Web search info: Besides the main dining room, supposedly there is also:

Veranda (Deck 7, aft): Buffet breakfast and lunch are served at Veranda, which features open-air seating both aft and directly in front of the restaurant in a covered area of Deck 7 (between the staircase and the restaurant). There is also indoor seating next to the buffet area, which can get crowded at peak dining times or in the event of unpleasant weather.

Breakfast is served from 7 a.m. to 9:30 a.m. For the first meal of the day, expect to find fruits and yogurt, a variety of breads and pastries, cheese and cold cuts, cold cereals, scrambled eggs, bacon, sausage, roasted potatoes and a cooked-to-order egg station. We particularly appreciated the fresh orange juice, squeezed daily. Table menus inform passengers they can order items such as waffles, banana-chocolate pancakes and breakfast burritos from their waiter. We liked that items that often suffer on the buffet line (glued-together pancakes, anyone?) were offered to-order. But if you're a grab-and-go type, this may frustrate you. We suspect that many passengers opted to order room-service breakfast, so we never found a last-minute mob scene here on port mornings.

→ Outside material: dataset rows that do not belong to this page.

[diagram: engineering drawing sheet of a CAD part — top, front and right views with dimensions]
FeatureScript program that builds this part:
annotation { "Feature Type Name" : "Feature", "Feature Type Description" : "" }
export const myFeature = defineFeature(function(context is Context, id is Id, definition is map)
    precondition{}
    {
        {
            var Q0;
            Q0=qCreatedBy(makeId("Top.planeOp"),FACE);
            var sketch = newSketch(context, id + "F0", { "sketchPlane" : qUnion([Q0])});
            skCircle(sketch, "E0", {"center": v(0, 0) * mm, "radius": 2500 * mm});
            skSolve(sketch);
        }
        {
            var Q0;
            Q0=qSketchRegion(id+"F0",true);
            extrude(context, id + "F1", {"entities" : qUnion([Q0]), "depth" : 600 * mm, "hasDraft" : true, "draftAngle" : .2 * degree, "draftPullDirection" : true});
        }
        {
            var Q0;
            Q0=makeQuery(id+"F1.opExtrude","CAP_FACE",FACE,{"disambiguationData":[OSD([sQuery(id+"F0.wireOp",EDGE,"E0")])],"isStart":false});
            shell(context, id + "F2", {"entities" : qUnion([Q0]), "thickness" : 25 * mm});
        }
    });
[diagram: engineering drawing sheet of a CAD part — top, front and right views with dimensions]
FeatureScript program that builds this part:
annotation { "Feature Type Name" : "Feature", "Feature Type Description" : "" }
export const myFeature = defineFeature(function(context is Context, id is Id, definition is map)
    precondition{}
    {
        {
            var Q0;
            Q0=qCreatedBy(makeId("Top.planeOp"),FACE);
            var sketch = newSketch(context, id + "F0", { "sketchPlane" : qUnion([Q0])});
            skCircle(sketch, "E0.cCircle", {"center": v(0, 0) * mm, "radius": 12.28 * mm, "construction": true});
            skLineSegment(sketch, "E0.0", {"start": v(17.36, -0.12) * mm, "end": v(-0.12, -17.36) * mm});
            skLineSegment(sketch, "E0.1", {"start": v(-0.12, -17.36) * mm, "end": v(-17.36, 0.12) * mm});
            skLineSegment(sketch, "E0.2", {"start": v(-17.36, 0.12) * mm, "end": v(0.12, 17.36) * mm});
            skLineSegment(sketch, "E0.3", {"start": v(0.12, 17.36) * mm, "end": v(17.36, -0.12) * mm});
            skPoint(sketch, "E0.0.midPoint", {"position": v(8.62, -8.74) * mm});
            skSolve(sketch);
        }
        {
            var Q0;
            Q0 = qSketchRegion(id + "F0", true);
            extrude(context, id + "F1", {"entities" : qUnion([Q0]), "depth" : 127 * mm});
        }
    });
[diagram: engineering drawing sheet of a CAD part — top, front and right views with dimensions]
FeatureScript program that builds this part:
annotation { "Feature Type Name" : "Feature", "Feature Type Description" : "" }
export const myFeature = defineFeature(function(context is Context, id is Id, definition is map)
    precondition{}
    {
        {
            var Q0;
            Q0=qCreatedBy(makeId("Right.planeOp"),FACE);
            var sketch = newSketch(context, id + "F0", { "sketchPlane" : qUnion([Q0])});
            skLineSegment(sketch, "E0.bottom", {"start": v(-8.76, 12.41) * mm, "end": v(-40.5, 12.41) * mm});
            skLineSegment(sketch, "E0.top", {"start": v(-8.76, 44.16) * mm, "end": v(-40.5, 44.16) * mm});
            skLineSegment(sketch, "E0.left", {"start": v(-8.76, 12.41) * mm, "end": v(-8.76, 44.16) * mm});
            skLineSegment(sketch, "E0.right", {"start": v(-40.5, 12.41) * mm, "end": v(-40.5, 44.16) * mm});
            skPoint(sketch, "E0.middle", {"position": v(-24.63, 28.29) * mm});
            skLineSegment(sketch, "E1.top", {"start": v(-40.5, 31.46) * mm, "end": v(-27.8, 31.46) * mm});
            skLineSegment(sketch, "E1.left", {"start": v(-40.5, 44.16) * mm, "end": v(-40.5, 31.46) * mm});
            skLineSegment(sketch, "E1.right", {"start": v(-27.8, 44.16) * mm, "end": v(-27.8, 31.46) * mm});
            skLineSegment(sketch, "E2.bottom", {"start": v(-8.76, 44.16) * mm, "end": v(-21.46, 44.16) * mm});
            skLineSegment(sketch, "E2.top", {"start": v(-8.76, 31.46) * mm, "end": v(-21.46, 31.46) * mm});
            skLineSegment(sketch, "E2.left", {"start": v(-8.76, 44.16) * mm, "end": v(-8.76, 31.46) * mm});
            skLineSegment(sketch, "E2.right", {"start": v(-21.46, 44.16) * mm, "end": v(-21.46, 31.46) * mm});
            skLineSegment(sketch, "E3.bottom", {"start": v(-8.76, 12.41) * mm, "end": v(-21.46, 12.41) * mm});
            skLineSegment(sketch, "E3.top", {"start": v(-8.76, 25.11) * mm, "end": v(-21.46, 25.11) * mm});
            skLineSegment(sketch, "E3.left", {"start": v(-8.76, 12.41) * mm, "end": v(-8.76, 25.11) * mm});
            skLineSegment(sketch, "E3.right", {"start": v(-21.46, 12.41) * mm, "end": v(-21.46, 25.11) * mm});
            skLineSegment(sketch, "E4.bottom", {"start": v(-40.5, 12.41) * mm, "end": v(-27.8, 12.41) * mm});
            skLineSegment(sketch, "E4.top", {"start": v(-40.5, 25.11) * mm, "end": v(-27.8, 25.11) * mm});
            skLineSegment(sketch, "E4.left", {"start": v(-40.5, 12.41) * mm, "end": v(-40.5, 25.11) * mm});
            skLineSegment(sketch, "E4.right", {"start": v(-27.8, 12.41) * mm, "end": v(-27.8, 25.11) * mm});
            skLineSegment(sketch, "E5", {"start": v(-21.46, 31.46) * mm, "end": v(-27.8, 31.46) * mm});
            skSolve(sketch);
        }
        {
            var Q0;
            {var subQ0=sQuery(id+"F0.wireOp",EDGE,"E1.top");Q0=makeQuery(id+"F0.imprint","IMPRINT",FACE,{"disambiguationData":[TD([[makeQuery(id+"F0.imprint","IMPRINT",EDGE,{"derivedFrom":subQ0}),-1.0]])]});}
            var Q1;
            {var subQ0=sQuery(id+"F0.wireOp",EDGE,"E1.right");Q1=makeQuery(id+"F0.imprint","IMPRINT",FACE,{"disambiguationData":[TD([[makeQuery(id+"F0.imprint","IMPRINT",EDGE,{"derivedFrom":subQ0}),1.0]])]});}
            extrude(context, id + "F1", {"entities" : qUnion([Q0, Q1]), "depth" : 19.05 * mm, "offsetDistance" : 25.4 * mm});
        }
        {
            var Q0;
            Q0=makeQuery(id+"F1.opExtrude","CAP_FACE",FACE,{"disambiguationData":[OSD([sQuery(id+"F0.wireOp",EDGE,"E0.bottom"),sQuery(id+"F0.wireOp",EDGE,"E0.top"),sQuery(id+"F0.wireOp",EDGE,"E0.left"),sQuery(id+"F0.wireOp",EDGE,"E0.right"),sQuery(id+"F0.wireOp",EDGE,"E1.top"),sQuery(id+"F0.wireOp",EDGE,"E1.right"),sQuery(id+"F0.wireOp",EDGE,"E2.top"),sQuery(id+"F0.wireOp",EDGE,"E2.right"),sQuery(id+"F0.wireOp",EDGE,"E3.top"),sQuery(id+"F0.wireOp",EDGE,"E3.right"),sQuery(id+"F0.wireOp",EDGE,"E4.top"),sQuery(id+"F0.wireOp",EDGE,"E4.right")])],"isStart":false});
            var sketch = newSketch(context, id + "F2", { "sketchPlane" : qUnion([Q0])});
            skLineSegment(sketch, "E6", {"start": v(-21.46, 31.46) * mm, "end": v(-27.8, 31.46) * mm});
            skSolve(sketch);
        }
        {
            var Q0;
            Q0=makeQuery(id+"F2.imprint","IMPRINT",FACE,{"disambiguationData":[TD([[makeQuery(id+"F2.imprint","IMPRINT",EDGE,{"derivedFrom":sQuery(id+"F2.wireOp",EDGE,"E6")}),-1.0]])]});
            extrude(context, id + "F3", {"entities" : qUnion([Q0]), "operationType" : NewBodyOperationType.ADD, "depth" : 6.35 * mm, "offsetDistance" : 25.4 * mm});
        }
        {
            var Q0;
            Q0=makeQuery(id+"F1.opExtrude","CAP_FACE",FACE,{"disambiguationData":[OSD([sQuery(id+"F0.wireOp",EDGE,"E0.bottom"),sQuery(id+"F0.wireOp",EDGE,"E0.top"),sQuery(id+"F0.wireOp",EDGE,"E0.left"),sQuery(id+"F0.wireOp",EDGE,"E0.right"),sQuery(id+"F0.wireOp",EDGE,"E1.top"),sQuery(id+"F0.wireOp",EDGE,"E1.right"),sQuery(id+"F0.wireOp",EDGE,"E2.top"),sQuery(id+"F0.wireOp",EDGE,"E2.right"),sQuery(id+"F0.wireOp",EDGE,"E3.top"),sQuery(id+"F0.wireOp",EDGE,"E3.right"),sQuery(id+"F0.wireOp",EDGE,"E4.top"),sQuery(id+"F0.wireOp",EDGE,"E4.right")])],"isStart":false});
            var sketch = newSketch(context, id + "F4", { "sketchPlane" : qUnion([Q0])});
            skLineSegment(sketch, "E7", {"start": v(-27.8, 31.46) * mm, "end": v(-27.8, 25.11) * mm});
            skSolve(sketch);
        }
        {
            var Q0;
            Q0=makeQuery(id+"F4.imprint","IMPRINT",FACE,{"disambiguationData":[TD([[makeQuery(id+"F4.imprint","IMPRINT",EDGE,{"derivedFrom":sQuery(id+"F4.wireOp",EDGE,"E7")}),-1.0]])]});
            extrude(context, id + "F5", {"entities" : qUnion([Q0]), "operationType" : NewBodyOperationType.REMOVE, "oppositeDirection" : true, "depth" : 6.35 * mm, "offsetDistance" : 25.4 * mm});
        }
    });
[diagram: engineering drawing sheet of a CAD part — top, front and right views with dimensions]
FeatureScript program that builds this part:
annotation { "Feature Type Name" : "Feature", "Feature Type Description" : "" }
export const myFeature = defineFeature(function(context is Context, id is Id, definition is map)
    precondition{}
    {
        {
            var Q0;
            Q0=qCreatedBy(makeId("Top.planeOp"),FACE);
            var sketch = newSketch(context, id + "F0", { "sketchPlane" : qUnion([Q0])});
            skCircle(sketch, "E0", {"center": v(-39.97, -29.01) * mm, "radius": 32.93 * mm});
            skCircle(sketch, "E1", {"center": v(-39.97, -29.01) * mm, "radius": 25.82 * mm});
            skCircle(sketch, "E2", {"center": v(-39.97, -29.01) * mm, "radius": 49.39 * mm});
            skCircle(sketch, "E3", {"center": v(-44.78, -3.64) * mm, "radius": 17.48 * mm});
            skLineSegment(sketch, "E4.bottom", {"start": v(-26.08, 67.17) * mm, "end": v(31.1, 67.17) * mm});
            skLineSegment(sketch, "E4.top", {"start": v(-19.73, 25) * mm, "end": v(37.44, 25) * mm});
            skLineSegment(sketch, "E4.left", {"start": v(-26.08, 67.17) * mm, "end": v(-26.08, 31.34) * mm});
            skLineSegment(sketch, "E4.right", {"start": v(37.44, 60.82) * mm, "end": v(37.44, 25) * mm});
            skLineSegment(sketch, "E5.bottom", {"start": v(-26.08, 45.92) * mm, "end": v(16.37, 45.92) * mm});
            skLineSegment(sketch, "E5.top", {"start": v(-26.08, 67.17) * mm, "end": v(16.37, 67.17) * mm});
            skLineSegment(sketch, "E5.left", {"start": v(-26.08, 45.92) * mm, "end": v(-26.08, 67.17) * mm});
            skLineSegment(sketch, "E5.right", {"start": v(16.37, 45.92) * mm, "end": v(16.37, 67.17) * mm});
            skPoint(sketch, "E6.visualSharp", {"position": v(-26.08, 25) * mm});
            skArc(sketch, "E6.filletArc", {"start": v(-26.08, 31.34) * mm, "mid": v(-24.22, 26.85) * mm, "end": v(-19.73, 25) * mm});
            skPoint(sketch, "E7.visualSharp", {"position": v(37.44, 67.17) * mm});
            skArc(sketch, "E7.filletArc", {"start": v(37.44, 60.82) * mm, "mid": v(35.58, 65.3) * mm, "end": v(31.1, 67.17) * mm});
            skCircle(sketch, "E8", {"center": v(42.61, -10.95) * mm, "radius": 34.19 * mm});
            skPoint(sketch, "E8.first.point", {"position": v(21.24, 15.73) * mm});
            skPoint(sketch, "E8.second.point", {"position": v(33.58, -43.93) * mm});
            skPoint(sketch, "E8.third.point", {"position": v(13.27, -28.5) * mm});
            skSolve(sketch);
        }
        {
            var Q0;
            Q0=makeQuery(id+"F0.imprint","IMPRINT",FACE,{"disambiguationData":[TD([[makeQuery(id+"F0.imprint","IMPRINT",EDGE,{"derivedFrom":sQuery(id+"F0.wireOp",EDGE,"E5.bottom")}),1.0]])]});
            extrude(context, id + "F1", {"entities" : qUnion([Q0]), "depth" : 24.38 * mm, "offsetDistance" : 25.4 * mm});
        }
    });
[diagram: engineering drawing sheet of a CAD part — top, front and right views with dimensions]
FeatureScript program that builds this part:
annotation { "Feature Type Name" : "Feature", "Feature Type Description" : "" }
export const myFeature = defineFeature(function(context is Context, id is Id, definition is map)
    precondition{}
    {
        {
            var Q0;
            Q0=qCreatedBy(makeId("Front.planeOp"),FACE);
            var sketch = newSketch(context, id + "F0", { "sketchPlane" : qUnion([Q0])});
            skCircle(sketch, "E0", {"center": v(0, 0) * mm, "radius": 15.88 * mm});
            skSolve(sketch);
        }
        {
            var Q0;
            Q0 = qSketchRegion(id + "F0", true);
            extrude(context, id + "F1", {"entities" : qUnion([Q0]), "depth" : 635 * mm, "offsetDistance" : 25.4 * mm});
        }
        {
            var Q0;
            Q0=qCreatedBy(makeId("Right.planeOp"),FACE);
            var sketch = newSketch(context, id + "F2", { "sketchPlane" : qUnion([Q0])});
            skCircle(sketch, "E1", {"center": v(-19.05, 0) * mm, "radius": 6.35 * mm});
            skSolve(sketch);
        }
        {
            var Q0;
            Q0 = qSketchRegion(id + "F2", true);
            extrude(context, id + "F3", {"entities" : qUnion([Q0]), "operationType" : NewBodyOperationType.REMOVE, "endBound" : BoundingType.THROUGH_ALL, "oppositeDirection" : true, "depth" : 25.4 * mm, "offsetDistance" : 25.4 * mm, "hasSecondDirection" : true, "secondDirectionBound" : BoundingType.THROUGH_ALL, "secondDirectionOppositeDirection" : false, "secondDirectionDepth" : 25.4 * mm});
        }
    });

The lunch buffet, usually open from noon to 2 p.m., offers a number of prepared salads, antipasti, a salad bar with more than a dozen components, three hot dishes and three sides; a chef-manned station for carving meat or making items like fajitas and stir-fries, cold cuts and charcuterie; and a selection of cheeses, fruits and desserts. There's also a tabletop menu to order fish of the day, burgers, hot dogs and other hot sandwiches. Examples of salads included pasta salads, Caesar salad with beef or chicken, corn and pecan salad. Hot buffet dishes ranged from beef stroganoff to minute steak and grilled chicken. Dessert included cookies, two flavors of ice cream, a pie, cheesecake or fruit tart, and a warm offering, such as bread pudding.

I may try to get along with just two meals per day since for dinner meals, we’re stuck with the main dining room. However, the Medical Facility is adjacent to the main dining room just in case of food poisoning.

SOMEHOW, this cruise is quite a bit less expensive than either the Alaskan Dreams Cruise, or the ACL cruise.